*Exercise directions:* Your task is to tally the lines of the listing containing the word "society" and report the figure alone.

*Data provided:*
------------------------------------
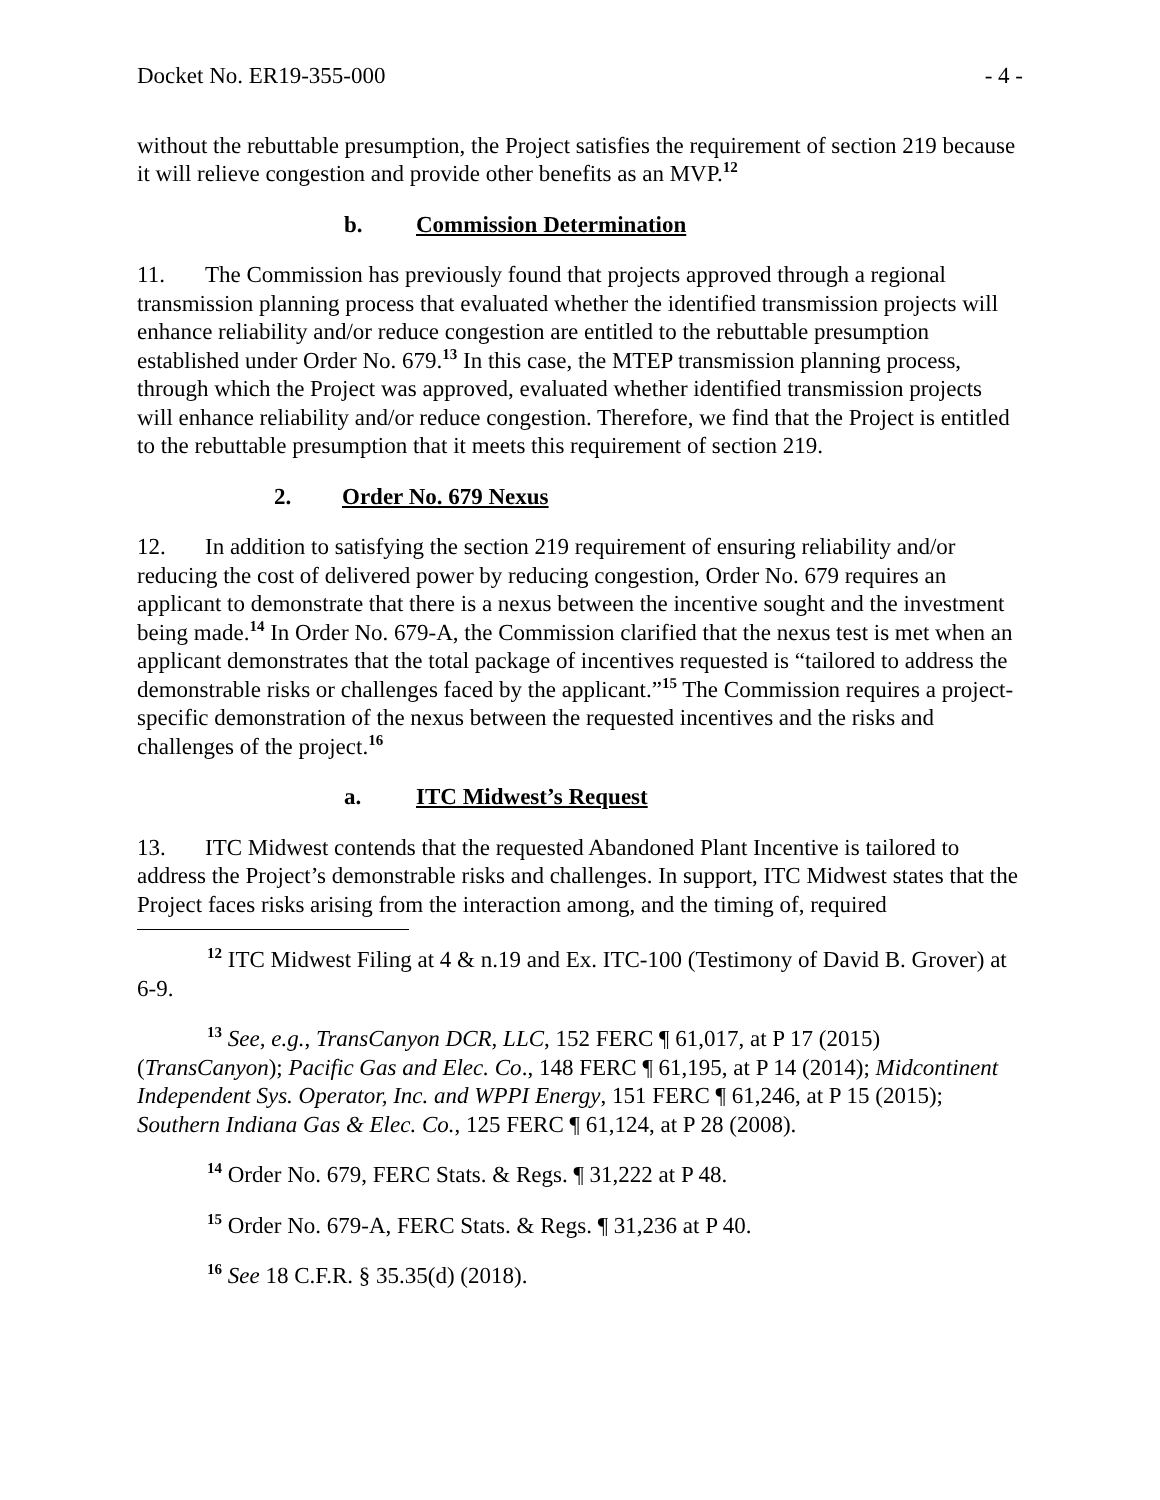Docket No. ER19-355-000 - 4 -
without the rebuttable presumption, the Project satisfies the requirement of section 219 because it will relieve congestion and provide other benefits as an MVP.<sup>12</sup>
b. Commission Determination
11. The Commission has previously found that projects approved through a regional transmission planning process that evaluated whether the identified transmission projects will enhance reliability and/or reduce congestion are entitled to the rebuttable presumption established under Order No. 679.<sup>13</sup> In this case, the MTEP transmission planning process, through which the Project was approved, evaluated whether identified transmission projects will enhance reliability and/or reduce congestion. Therefore, we find that the Project is entitled to the rebuttable presumption that it meets this requirement of section 219.
2. Order No. 679 Nexus
12. In addition to satisfying the section 219 requirement of ensuring reliability and/or reducing the cost of delivered power by reducing congestion, Order No. 679 requires an applicant to demonstrate that there is a nexus between the incentive sought and the investment being made.<sup>14</sup> In Order No. 679-A, the Commission clarified that the nexus test is met when an applicant demonstrates that the total package of incentives requested is “tailored to address the demonstrable risks or challenges faced by the applicant.”<sup>15</sup> The Commission requires a project-specific demonstration of the nexus between the requested incentives and the risks and challenges of the project.<sup>16</sup>
a. ITC Midwest’s Request
13. ITC Midwest contends that the requested Abandoned Plant Incentive is tailored to address the Project’s demonstrable risks and challenges. In support, ITC Midwest states that the Project faces risks arising from the interaction among, and the timing of, required
<sup>12</sup> ITC Midwest Filing at 4 & n.19 and Ex. ITC-100 (Testimony of David B. Grover) at 6-9.
<sup>13</sup> See, e.g., TransCanyon DCR, LLC, 152 FERC ¶ 61,017, at P 17 (2015) (TransCanyon); Pacific Gas and Elec. Co., 148 FERC ¶ 61,195, at P 14 (2014); Midcontinent Independent Sys. Operator, Inc. and WPPI Energy, 151 FERC ¶ 61,246, at P 15 (2015); Southern Indiana Gas & Elec. Co., 125 FERC ¶ 61,124, at P 28 (2008).
<sup>14</sup> Order No. 679, FERC Stats. & Regs. ¶ 31,222 at P 48.
<sup>15</sup> Order No. 679-A, FERC Stats. & Regs. ¶ 31,236 at P 40.
<sup>16</sup> See 18 C.F.R. § 35.35(d) (2018).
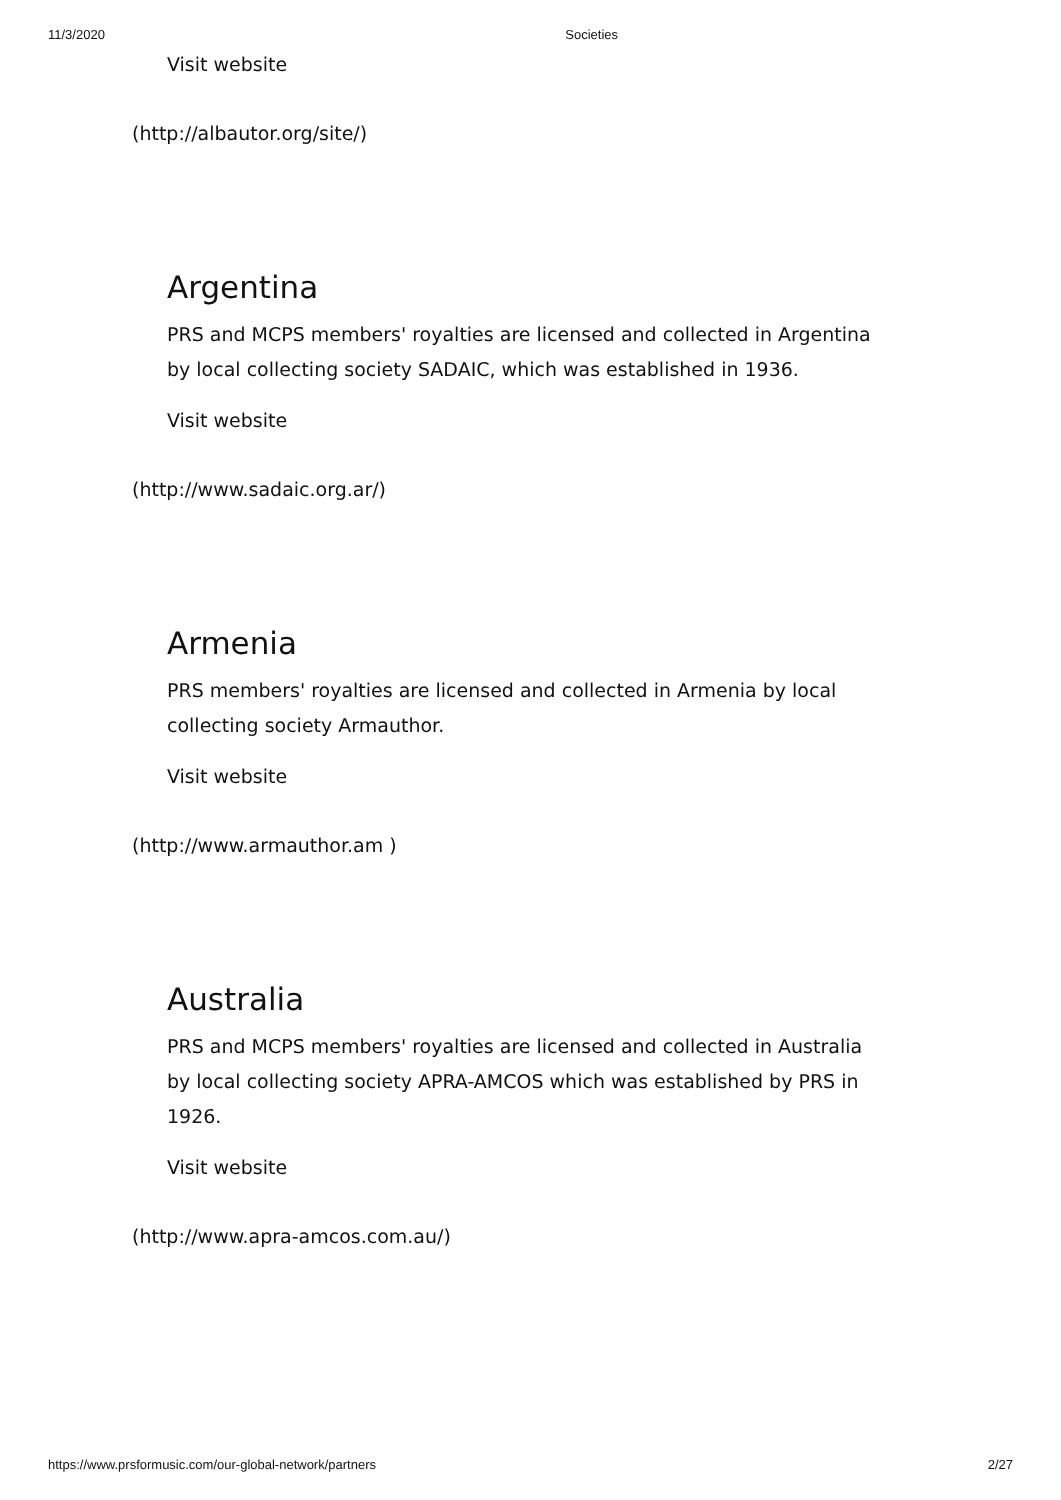11/3/2020 Societies
Visit website
(http://albautor.org/site/)
Argentina
PRS and MCPS members' royalties are licensed and collected in Argentina by local collecting society SADAIC, which was established in 1936.
Visit website
(http://www.sadaic.org.ar/)
Armenia
PRS members' royalties are licensed and collected in Armenia by local collecting society Armauthor.
Visit website
(http://www.armauthor.am )
Australia
PRS and MCPS members' royalties are licensed and collected in Australia by local collecting society APRA-AMCOS which was established by PRS in 1926.
Visit website
(http://www.apra-amcos.com.au/)
https://www.prsformusic.com/our-global-network/partners 2/27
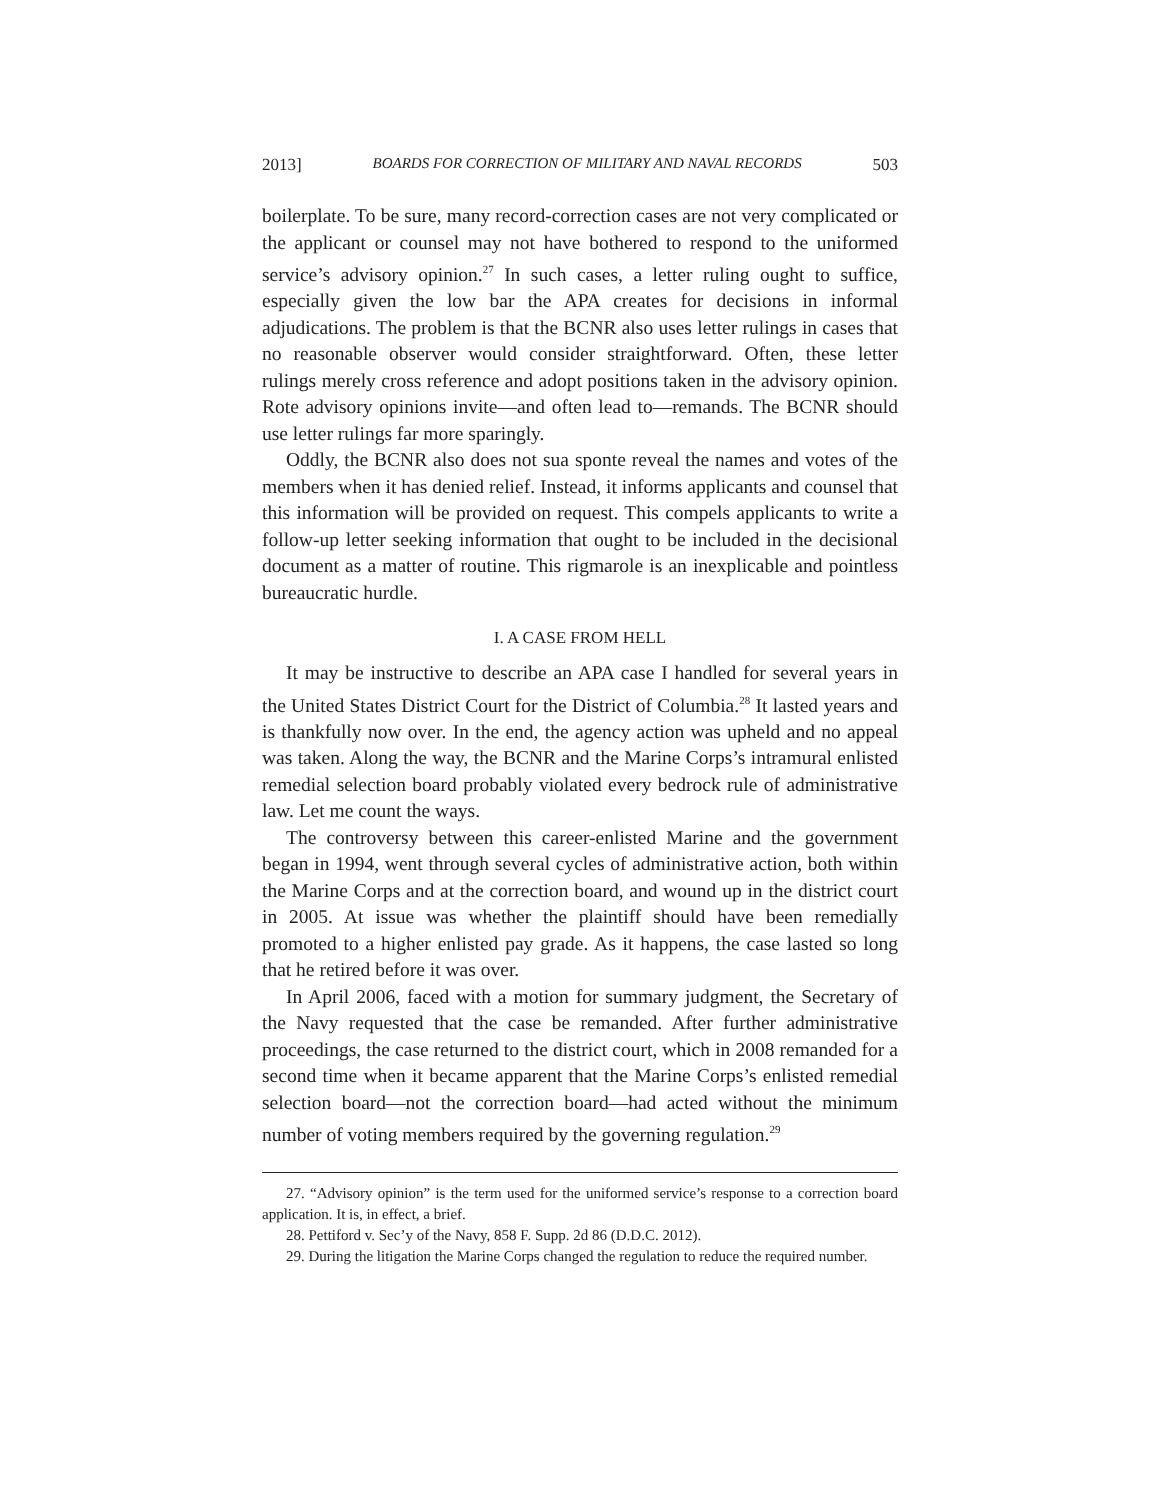2013] BOARDS FOR CORRECTION OF MILITARY AND NAVAL RECORDS 503
boilerplate. To be sure, many record-correction cases are not very complicated or the applicant or counsel may not have bothered to respond to the uniformed service’s advisory opinion.<sup>27</sup> In such cases, a letter ruling ought to suffice, especially given the low bar the APA creates for decisions in informal adjudications. The problem is that the BCNR also uses letter rulings in cases that no reasonable observer would consider straightforward. Often, these letter rulings merely cross reference and adopt positions taken in the advisory opinion. Rote advisory opinions invite—and often lead to—remands. The BCNR should use letter rulings far more sparingly.
Oddly, the BCNR also does not sua sponte reveal the names and votes of the members when it has denied relief. Instead, it informs applicants and counsel that this information will be provided on request. This compels applicants to write a follow-up letter seeking information that ought to be included in the decisional document as a matter of routine. This rigmarole is an inexplicable and pointless bureaucratic hurdle.
I. A CASE FROM HELL
It may be instructive to describe an APA case I handled for several years in the United States District Court for the District of Columbia.<sup>28</sup> It lasted years and is thankfully now over. In the end, the agency action was upheld and no appeal was taken. Along the way, the BCNR and the Marine Corps’s intramural enlisted remedial selection board probably violated every bedrock rule of administrative law. Let me count the ways.
The controversy between this career-enlisted Marine and the government began in 1994, went through several cycles of administrative action, both within the Marine Corps and at the correction board, and wound up in the district court in 2005. At issue was whether the plaintiff should have been remedially promoted to a higher enlisted pay grade. As it happens, the case lasted so long that he retired before it was over.
In April 2006, faced with a motion for summary judgment, the Secretary of the Navy requested that the case be remanded. After further administrative proceedings, the case returned to the district court, which in 2008 remanded for a second time when it became apparent that the Marine Corps’s enlisted remedial selection board—not the correction board—had acted without the minimum number of voting members required by the governing regulation.<sup>29</sup>
27. “Advisory opinion” is the term used for the uniformed service’s response to a correction board application. It is, in effect, a brief.
28. Pettiford v. Sec’y of the Navy, 858 F. Supp. 2d 86 (D.D.C. 2012).
29. During the litigation the Marine Corps changed the regulation to reduce the required number.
------------------------------------
*Answer to this exercise:* 3